[TASK ITEM] Rewrite the listing below, swapping "lens line" for "camera line" everywhere and keeping everything else the same. Leave the pictures out.

========================================================================

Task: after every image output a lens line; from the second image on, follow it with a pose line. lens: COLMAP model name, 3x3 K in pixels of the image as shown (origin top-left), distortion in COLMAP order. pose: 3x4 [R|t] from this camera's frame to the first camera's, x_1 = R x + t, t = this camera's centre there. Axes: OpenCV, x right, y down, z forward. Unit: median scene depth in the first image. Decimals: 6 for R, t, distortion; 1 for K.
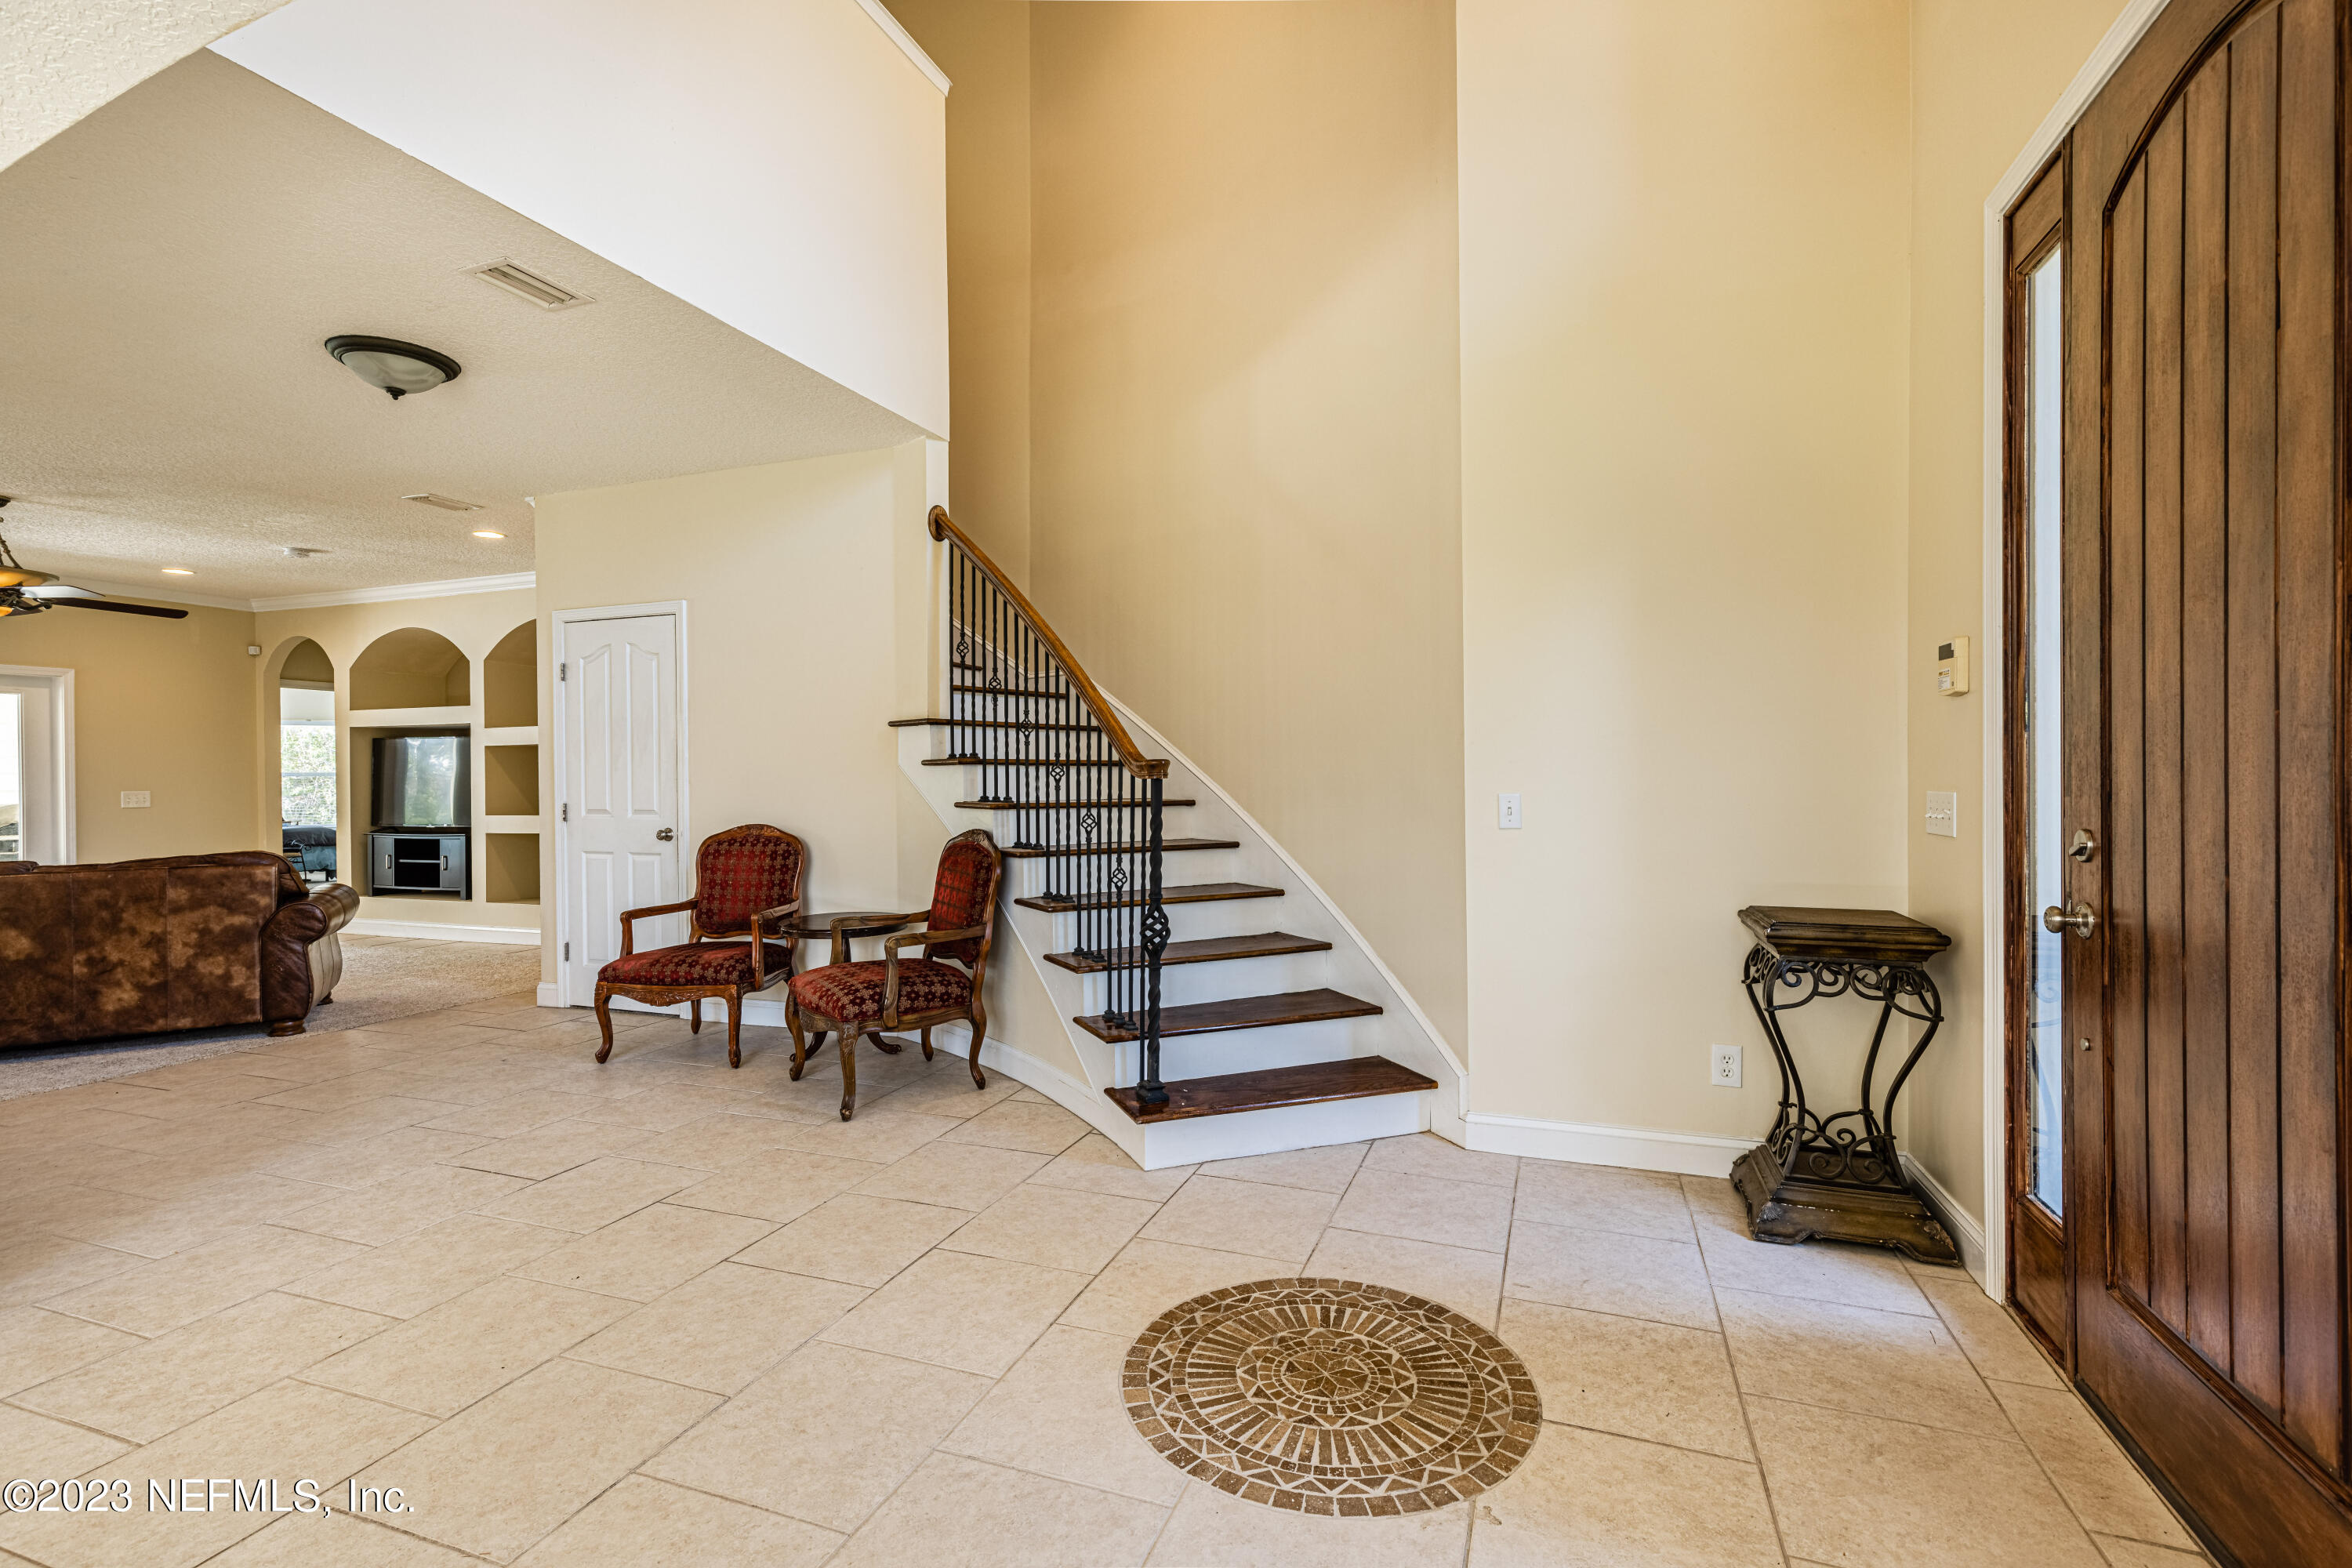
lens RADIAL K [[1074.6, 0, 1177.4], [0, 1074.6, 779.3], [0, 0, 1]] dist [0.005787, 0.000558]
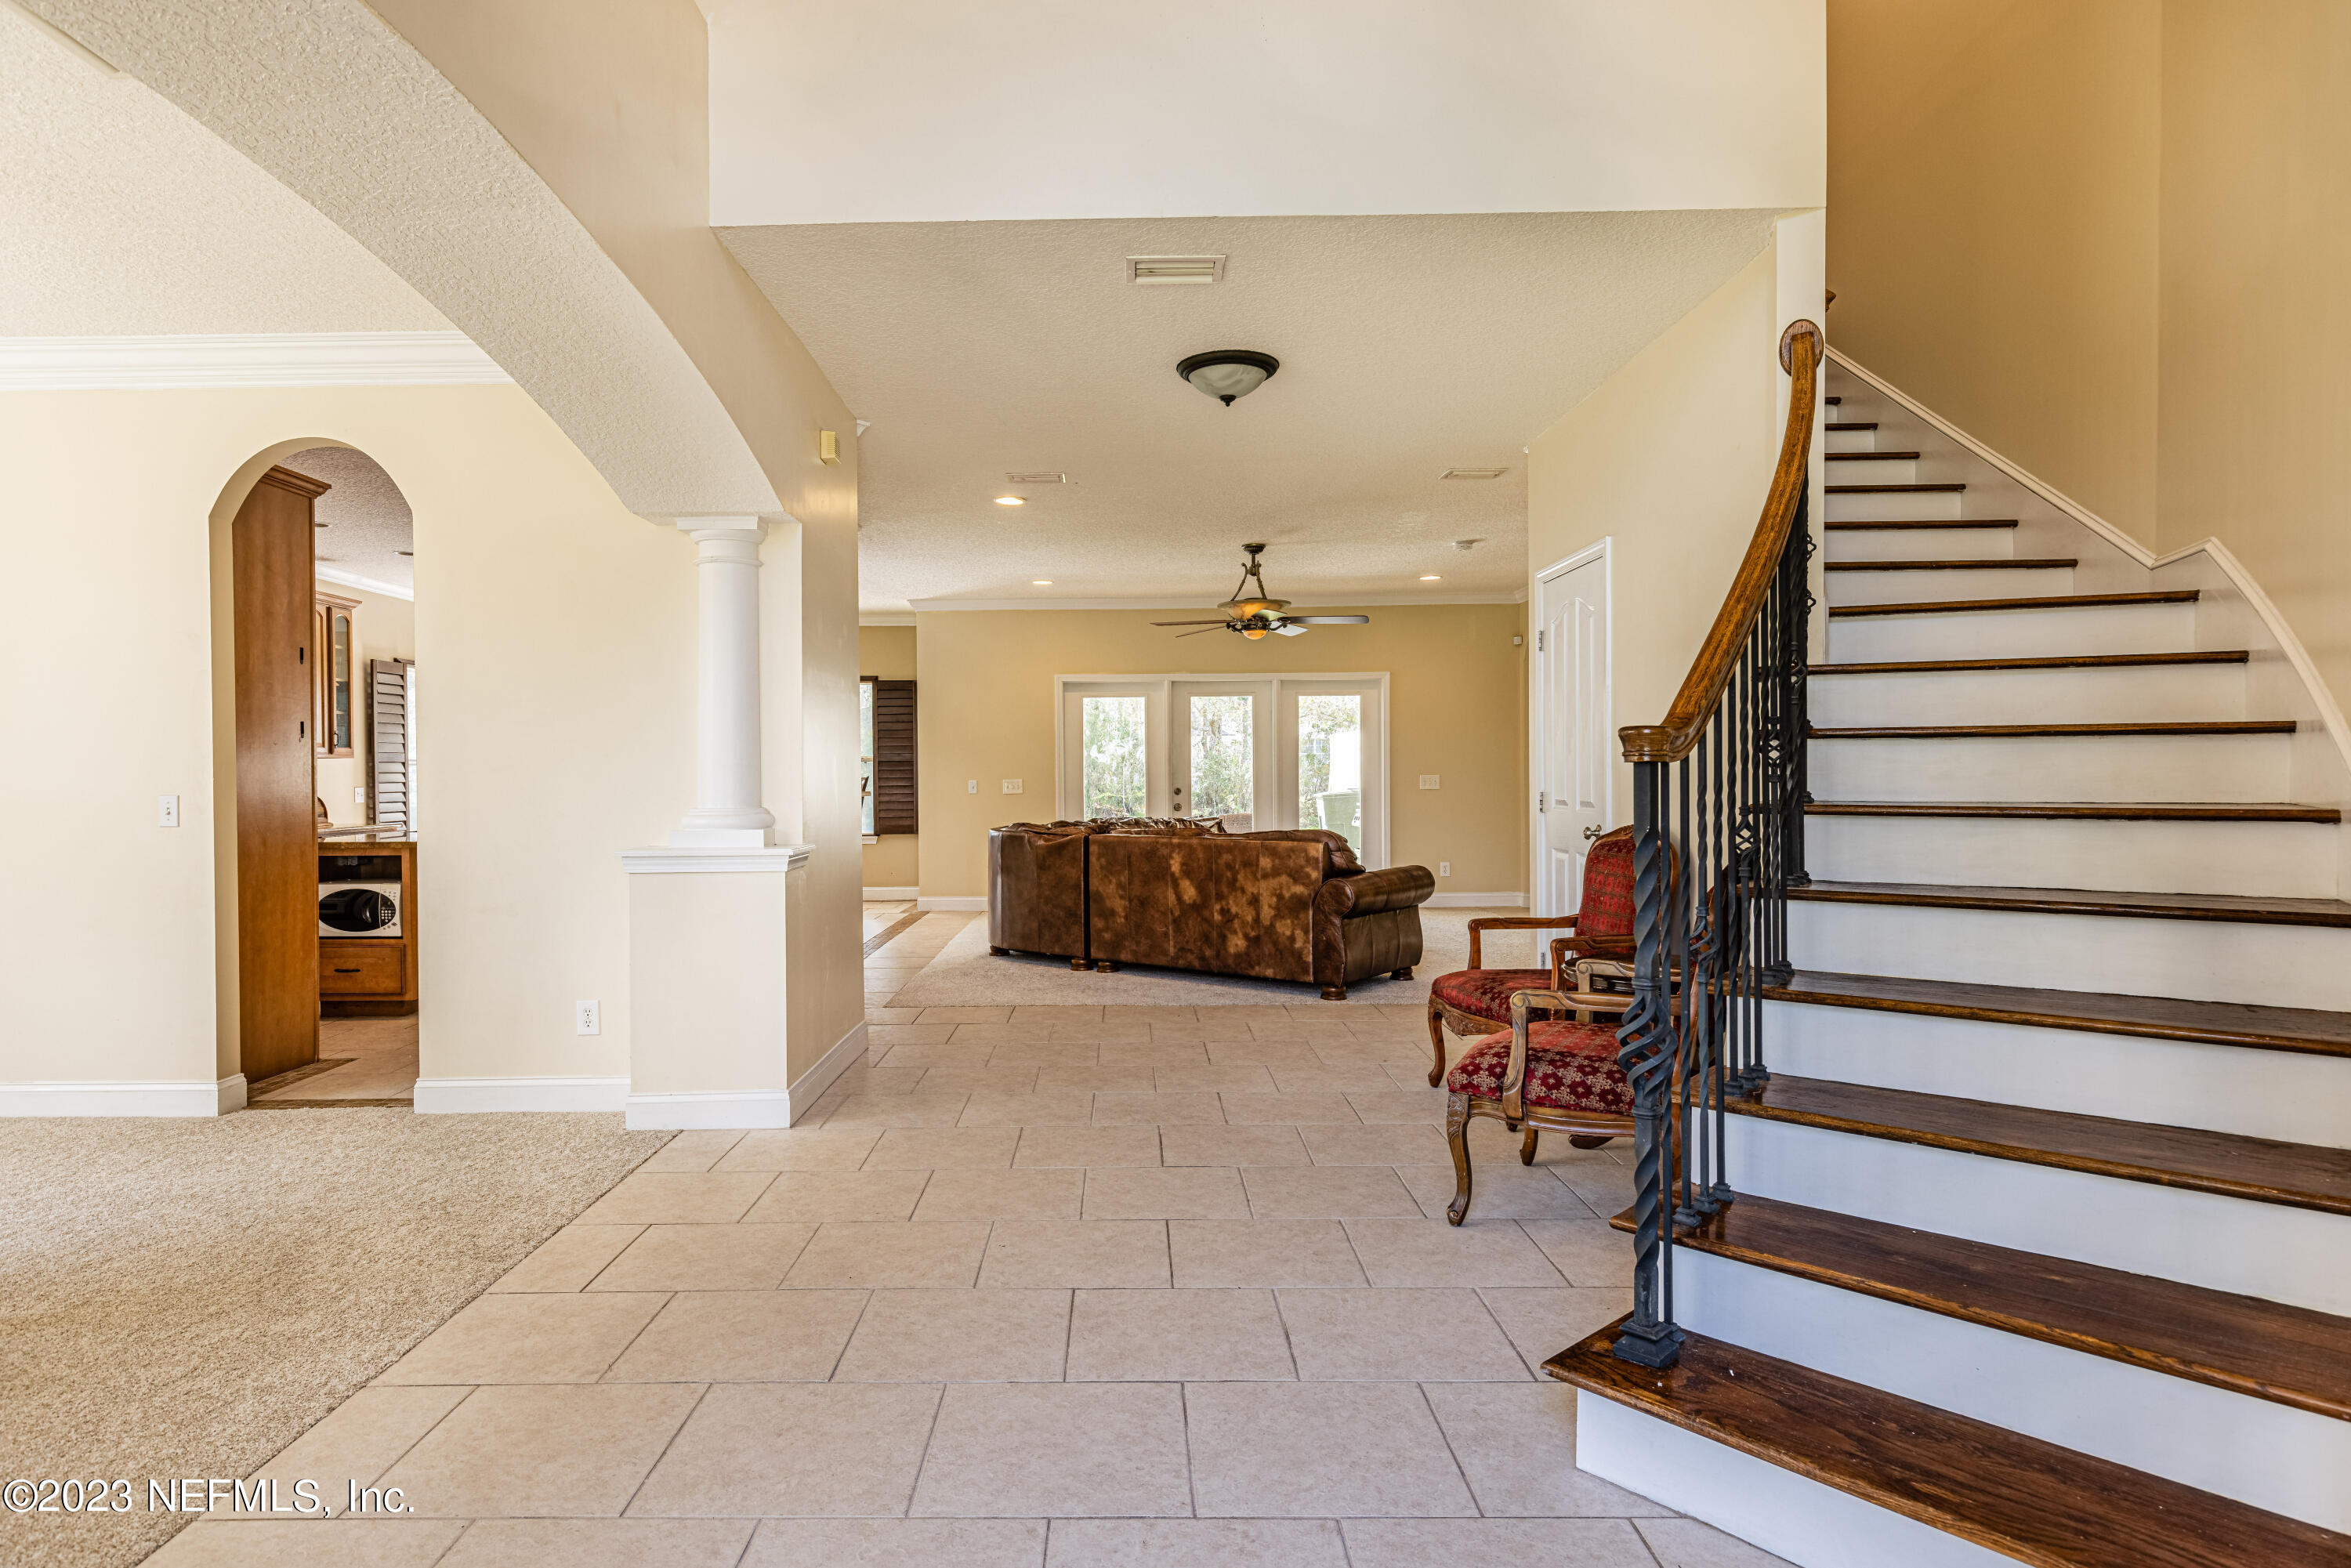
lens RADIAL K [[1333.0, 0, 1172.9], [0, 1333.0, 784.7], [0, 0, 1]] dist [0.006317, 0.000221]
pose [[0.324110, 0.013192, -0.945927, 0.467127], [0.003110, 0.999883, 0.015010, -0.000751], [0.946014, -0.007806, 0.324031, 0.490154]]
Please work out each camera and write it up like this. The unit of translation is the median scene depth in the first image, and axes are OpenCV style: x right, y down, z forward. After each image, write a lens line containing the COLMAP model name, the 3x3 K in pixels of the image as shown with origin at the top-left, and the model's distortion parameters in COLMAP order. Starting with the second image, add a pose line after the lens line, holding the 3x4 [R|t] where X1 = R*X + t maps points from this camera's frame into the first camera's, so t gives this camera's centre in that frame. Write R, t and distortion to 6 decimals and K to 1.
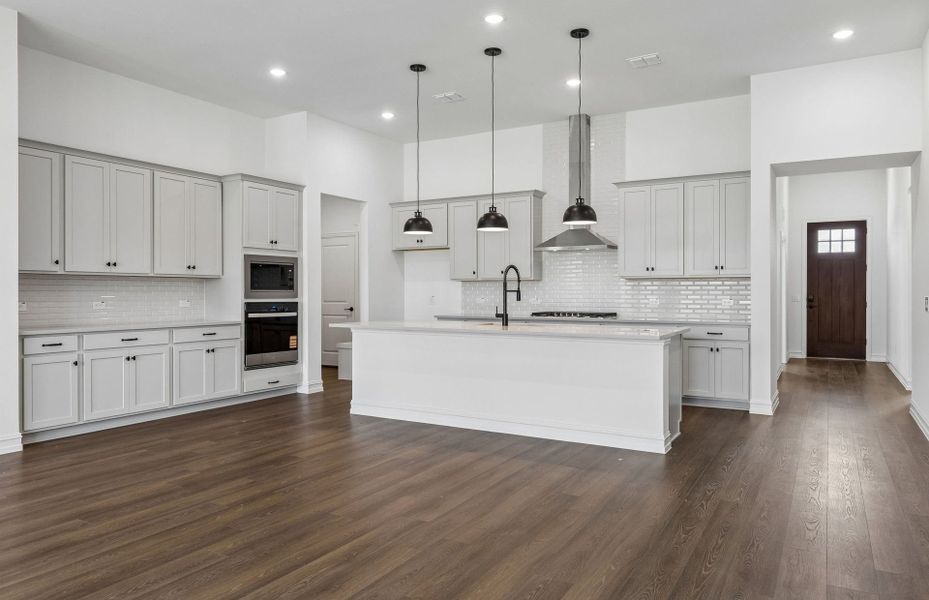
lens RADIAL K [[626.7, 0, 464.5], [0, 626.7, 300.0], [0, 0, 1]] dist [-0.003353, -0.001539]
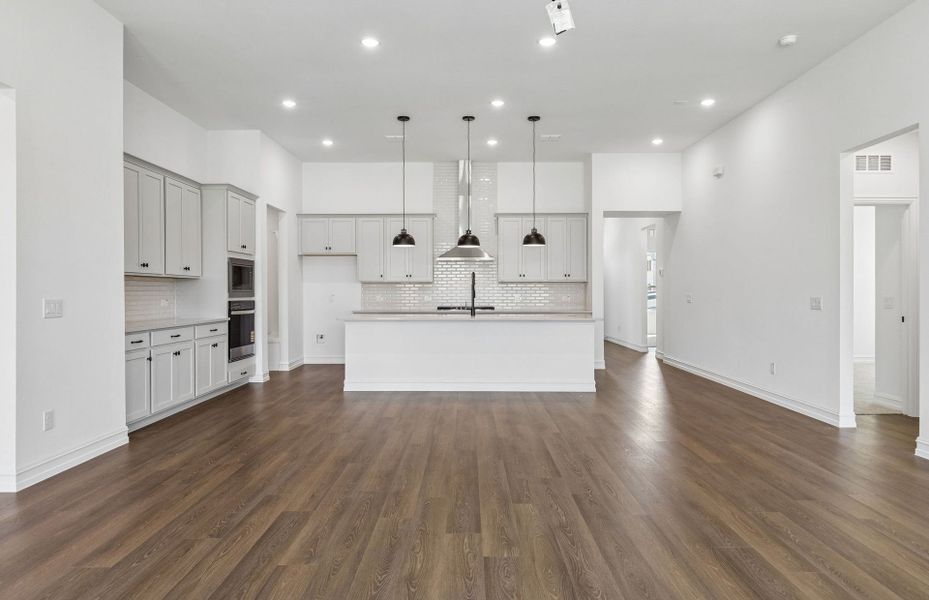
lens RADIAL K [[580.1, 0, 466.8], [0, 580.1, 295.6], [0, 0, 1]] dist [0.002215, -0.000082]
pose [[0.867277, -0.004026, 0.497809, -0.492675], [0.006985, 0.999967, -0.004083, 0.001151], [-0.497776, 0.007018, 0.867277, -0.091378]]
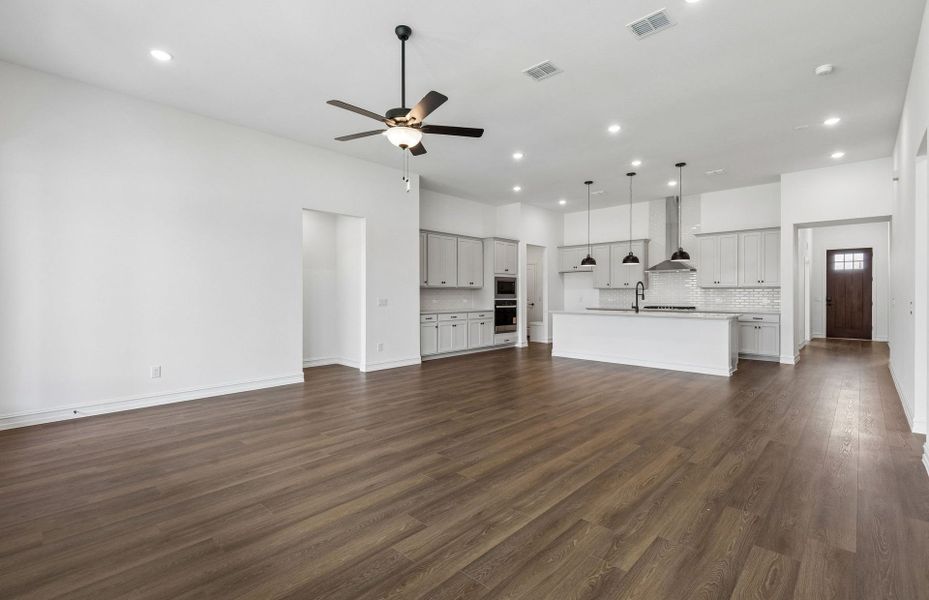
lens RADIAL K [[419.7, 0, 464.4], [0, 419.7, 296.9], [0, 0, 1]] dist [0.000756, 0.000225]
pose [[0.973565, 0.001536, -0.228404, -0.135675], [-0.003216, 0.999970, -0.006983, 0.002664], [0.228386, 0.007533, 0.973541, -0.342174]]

========================================================================

[REPLY TO THE TASK]
Task: after every image output a camera line; from the second image on, follow it with a pose line. lens: COLMAP model name, 3x3 K in pixels of the image as shown (origin top-left), distortion in COLMAP order. pose: 3x4 [R|t] from this camera's frame to the first camera's, x_1 = R x + t, t = this camera's centre there. Axes: OpenCV, x right, y down, z forward. Unit: median scene depth in the first image. Decimals: 6 for R, t, distortion; 1 for K.
lens RADIAL K [[1074.6, 0, 1177.4], [0, 1074.6, 779.3], [0, 0, 1]] dist [0.005787, 0.000558]
lens RADIAL K [[1333.0, 0, 1172.9], [0, 1333.0, 784.7], [0, 0, 1]] dist [0.006317, 0.000221]
pose [[0.324110, 0.013192, -0.945927, 0.467127], [0.003110, 0.999883, 0.015010, -0.000751], [0.946014, -0.007806, 0.324031, 0.490154]]
Please work out each camera and write it up like this. The unit of translation is the median scene depth in the first image, and axes are OpenCV style: x right, y down, z forward. After each image, write a camera line containing the COLMAP model name, the 3x3 K in pixels of the image as shown with origin at the top-left, and the model's distortion parameters in COLMAP order. Starting with the second image, add a pose line after the camera line, holding the 3x4 [R|t] where X1 = R*X + t maps points from this camera's frame into the first camera's, so t gives this camera's centre in that frame. Write R, t and distortion to 6 decimals and K to 1.
lens RADIAL K [[626.7, 0, 464.5], [0, 626.7, 300.0], [0, 0, 1]] dist [-0.003353, -0.001539]
lens RADIAL K [[580.1, 0, 466.8], [0, 580.1, 295.6], [0, 0, 1]] dist [0.002215, -0.000082]
pose [[0.867277, -0.004026, 0.497809, -0.492675], [0.006985, 0.999967, -0.004083, 0.001151], [-0.497776, 0.007018, 0.867277, -0.091378]]
lens RADIAL K [[419.7, 0, 464.4], [0, 419.7, 296.9], [0, 0, 1]] dist [0.000756, 0.000225]
pose [[0.973565, 0.001536, -0.228404, -0.135675], [-0.003216, 0.999970, -0.006983, 0.002664], [0.228386, 0.007533, 0.973541, -0.342174]]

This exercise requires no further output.